Много было среди толпы таких непревзойдённых артистов, которые с невиданным мастерством играли роли инвалидов, смертельно больных, потерявших родню, окончательно опустившихся на дно жизни. На тележках с подшипниками, на костылях, зрячие слепые, с выпученными глазами, в тряпье и рванье, с утра до позднего вечера выпрашивали себе подаяние. А цыганки в цветастых полушалках, сплочёнными стайками сновавшие туда-сюда, как пчёлы, проносились мимо Левкоева, словно его и вовсе не было на рынке, как и их не было для него. Левкоев постоял некоторое время между толстой бабы в телогрейке, предлагавшей крикливым голосом купить у неё обувные стельки, грубо вырезанные, наверно, ею самой из картона, и небритым мужиком в офицерской шинели без погон, навязывавшим всем встречным-поперечным лошадиные подковы «на счастье», связка коих висела на проволоке на его шее, так что он прогибался под их весом. Левкоев, видя, что тут успеха не добиться, пошел, шлепая по лужам,  по торговым рядам, сколоченным сикось-накось из дерева, предлагая свои ботинки подмосковным колхозникам, стоявшим возле огромных кадок с квашеной капустой. Давали только 350 рублей. Не продал.
Чувствовал весь день себя Левкоев отвратительно.
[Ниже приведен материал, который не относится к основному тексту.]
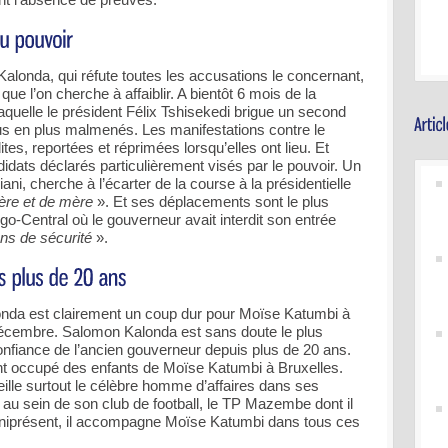
Kalonda, qui réfute toutes les accusations le concernant,
 l’on cherche à affaiblir. A bientôt 6 mois de la
aquelle le président Félix Tshisekedi brigue un second
us en plus malmenés. Les manifestations contre le
ites, reportées et réprimées lorsqu’elles ont lieu. Et
idats déclarés particulièrement visés par le pouvoir. Un
iani, cherche à l’écarter de la course à la présidentielle
ère et de mère
». Et ses déplacements sont le plus
-Central où le gouverneur avait interdit son entrée
ons de sécurité
».
onda est clairement un coup dur pour Moïse Katumbi à
écembre. Salomon Kalonda est sans doute le plus
nfiance de l’ancien gouverneur depuis plus de 20 ans.
 occupé des enfants de Moïse Katumbi à Bruxelles.
lle surtout le célèbre homme d’affaires dans ses
u sein de son club de football, le TP Mazembe dont il
Omniprésent, il accompagne Moïse Katumbi dans tous ces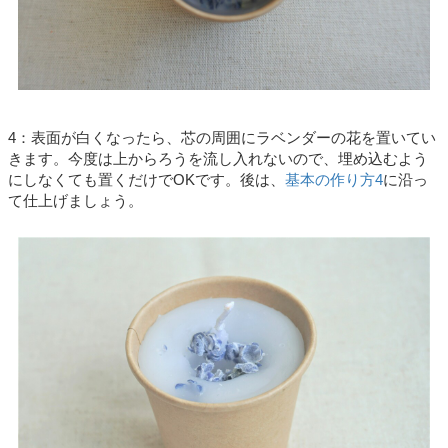
4：表面が白くなったら、芯の周囲にラベンダーの花を置いてい
きます。今度は上からろうを流し入れないので、埋め込むよう
にしなくても置くだけでOKです。後は、
基本の作り方4
に沿っ
て仕上げましょう。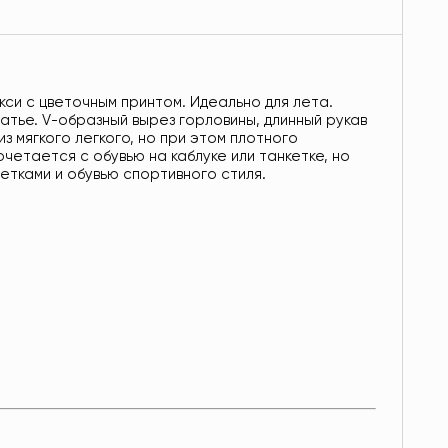
кси с цветочным принтом. Идеально для лета.
атье. V-образный вырез горловины, длинный рукав
из мягкого легкого, но при этом плотного
четается с обувью на каблуке или танкетке, но
етками и обувью спортивного стиля.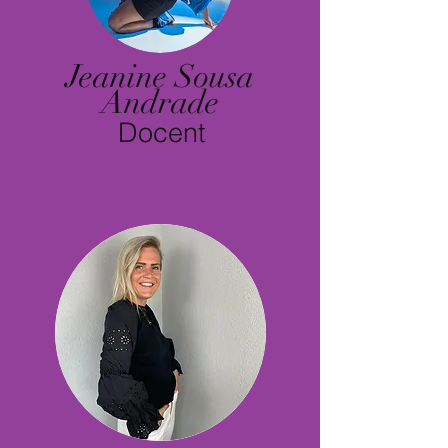
Jeanine Sousa
Andrade
Docent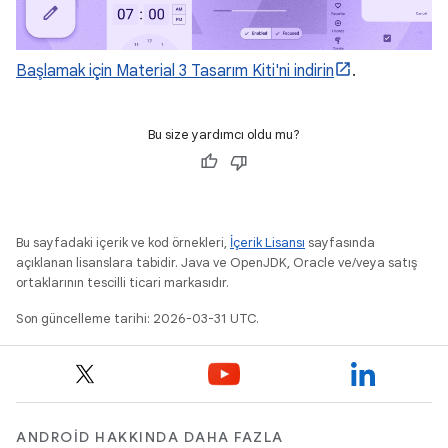
Başlamak için Material 3 Tasarım Kiti'ni indirin
.
Bu size yardımcı oldu mu?
Bu sayfadaki içerik ve kod örnekleri,
İçerik Lisansı
sayfasında
açıklanan lisanslara tabidir. Java ve OpenJDK, Oracle ve/veya satış
ortaklarının tescilli ticari markasıdır.
Son güncelleme tarihi: 2026-03-31 UTC.
ANDROID HAKKINDA DAHA FAZLA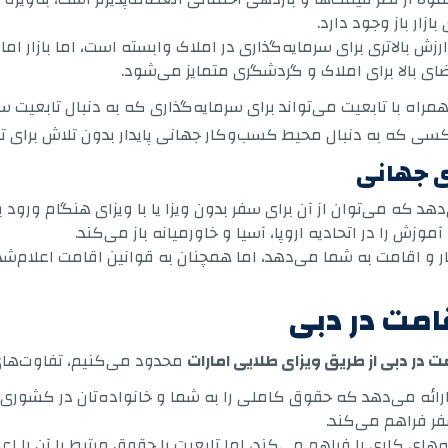
زار باز وجود دارد.
رزش بالاتری برای سرمایه‌گذاری در املاک وابسته است، اما بازار اما
ای بالا برای املاک و گردشگری متمایز می‌شود.
 همراه با تابعیت می‌تواند برای سرمایه‌گذاری که به دنبال تابعیت
سی که به دنبال محیط کسب‌وکار جهانی پایدار بدون تلاش برای ت
ی جهانی
د که می‌توان از آن برای سفر بدون ویزا یا با ویزای هنگام ورود 
وزش را در اتحادیه اروپا، آسیا و خاورمیانه باز می‌کند.
 کار و اقامت به شما می‌دهد، اما همچنان به قوانین اقامت اعلام
قامت در دبی
ت در دبی از طریق ویزای طلایی امارات
محدود می‌کنیم، تفاوت‌ها
 ارائه می‌دهد که حقوق کاملی را به شما و خانواده‌تان در کشور
ر فراهم می‌کند.
های کاری را فراهم می‌کند، اما تابعیت یا حقوق مرتبط با آن را اعط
И на другой день настроение не улучшилось. После обеда ушёл со службы. Приехал домой, а жена просит съездить за Аллочкой, забрать из детского садика. Туда пошел пешком, чтобы проветриться. Взял Аллочку. Решил вернуться на трамвае. Три остановки. Очередь на остановке скопилась приличная. Трамвая долго не было. Когда он показался, Левкоев взял Аллочку на руки, прошёл вперёд к остановке первого вагона, чтобы с ребенком его пропустили c передней площадки. Левкоев еле втиснулся на ступеньку. За его локоть уцепился ещё кто-то. Трамвай тронулся, не закрыв двери, прибавил ходу, с резкими звонками. Задний гражданин потянул его за собой, Левкоев не удержался и буквально вывалился из трамвая. Дальше Левкоев только услышал дикий визг Аллочки из-под колес.
Трамвай остановился. Пассажиры высыпали из вагонов. Сперва охали и ахали, потом сказали: «Хорошо, что насмерть. Так лучше». 
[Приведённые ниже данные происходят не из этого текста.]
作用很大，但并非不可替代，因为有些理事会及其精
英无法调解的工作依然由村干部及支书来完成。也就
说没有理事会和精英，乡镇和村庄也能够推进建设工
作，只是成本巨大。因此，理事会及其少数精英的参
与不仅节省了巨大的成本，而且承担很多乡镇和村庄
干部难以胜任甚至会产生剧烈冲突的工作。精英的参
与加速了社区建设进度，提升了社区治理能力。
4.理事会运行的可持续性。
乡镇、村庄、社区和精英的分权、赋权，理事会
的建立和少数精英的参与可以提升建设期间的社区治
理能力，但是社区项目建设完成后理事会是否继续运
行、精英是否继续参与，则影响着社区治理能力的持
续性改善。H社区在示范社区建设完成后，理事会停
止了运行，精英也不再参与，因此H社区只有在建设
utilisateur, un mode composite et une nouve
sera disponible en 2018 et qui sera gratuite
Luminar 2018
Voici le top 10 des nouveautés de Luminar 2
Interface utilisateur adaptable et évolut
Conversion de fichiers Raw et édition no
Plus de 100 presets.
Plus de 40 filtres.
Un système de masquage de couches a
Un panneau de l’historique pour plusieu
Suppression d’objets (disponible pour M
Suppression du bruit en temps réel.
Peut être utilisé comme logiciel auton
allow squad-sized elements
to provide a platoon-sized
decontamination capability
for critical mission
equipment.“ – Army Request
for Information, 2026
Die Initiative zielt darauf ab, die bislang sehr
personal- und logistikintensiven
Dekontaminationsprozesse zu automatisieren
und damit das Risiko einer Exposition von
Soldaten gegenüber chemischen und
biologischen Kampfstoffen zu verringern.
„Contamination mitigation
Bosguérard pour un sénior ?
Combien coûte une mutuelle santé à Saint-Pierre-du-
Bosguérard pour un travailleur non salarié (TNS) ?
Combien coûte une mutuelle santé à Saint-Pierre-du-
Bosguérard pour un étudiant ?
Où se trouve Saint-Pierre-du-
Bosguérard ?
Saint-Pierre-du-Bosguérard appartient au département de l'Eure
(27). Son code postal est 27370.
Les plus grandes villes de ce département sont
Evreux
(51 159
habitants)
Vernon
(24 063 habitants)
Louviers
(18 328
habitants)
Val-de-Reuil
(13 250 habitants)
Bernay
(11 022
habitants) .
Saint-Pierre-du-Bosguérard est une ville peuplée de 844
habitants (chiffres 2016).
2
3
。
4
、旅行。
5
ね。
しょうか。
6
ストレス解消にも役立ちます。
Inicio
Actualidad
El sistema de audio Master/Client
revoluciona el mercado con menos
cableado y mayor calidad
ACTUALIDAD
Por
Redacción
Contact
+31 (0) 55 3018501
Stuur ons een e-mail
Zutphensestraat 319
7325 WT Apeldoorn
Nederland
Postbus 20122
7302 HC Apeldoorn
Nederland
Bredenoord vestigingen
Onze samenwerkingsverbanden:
Церковь находится рядом в переулке. Маленький гробик. Бледное неподвижное личико в белых кружевах. Началось отпевание. Певчие поют хорошо. Но разве такой хор должен был бы отпевать Аллочку?!  Левкоев сам в этом виноват. Ему надо было заказать заупокойную всенощную, затем обедню и отпевание. Пригласить епископа, а главное - побольше певчих. В результате было отпевание наспех.  Знаменитое «Покой, Спасе наш» певчие пели громко в быстром темпе, тогда как требуется лёгкий, воздушный, медленный напев. «Со святыми упокой» и «Сам един» певчие спели без особенного мастерства. Иногда резко выделялись то тенора, то басы. А надо было спеть piano.
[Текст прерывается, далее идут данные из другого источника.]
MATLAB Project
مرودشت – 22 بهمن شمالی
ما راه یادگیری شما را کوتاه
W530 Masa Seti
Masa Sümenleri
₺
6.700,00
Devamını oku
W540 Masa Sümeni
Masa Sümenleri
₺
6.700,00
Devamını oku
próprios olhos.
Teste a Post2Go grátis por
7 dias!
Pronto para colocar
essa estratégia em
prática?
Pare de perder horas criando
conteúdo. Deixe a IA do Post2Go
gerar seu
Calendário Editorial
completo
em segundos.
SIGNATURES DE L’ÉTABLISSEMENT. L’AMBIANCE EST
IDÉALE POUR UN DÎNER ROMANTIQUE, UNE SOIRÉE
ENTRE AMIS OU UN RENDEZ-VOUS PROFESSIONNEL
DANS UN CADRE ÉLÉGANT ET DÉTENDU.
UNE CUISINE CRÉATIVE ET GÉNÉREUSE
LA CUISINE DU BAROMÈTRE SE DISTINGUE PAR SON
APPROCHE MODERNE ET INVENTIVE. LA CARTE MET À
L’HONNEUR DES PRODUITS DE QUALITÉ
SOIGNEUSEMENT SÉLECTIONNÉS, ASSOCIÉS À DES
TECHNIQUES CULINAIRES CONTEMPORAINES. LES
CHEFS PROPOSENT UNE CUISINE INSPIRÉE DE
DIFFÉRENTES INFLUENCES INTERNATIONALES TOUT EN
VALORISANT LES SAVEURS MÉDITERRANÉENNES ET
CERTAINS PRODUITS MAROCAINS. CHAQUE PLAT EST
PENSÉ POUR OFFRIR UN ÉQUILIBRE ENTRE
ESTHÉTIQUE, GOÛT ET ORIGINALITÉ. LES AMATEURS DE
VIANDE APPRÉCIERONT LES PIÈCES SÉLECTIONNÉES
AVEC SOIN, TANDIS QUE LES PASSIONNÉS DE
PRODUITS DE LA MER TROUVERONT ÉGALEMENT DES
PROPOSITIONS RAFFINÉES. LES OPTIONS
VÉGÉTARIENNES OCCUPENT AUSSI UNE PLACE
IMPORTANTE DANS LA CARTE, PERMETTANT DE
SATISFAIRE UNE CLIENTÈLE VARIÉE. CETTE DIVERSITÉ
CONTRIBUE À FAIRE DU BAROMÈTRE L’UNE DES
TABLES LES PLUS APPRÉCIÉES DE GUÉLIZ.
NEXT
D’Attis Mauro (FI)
Но вот отпевание кончается. Диакон провозгласил: «…и сотвори ей вечную память». Хор вдруг запел в унисон «Вечная память». Левкоеву показалось, что певчие не попали в тон. Оказывается, дальше послышались оригинальные аккорды, каждый голос повёл свою мелодию. Получилось так прекрасно, что Левкоев с умилением слушал. Само собой понятно, пели piano, переходя в pianissimo. Звуки постепенно замирали, как бы уносились вверх, рассеивались как дым кадильный. Наконец, последний аккорд - и всё стихло. Духовенство ушло в алтарь, паникадило потухло.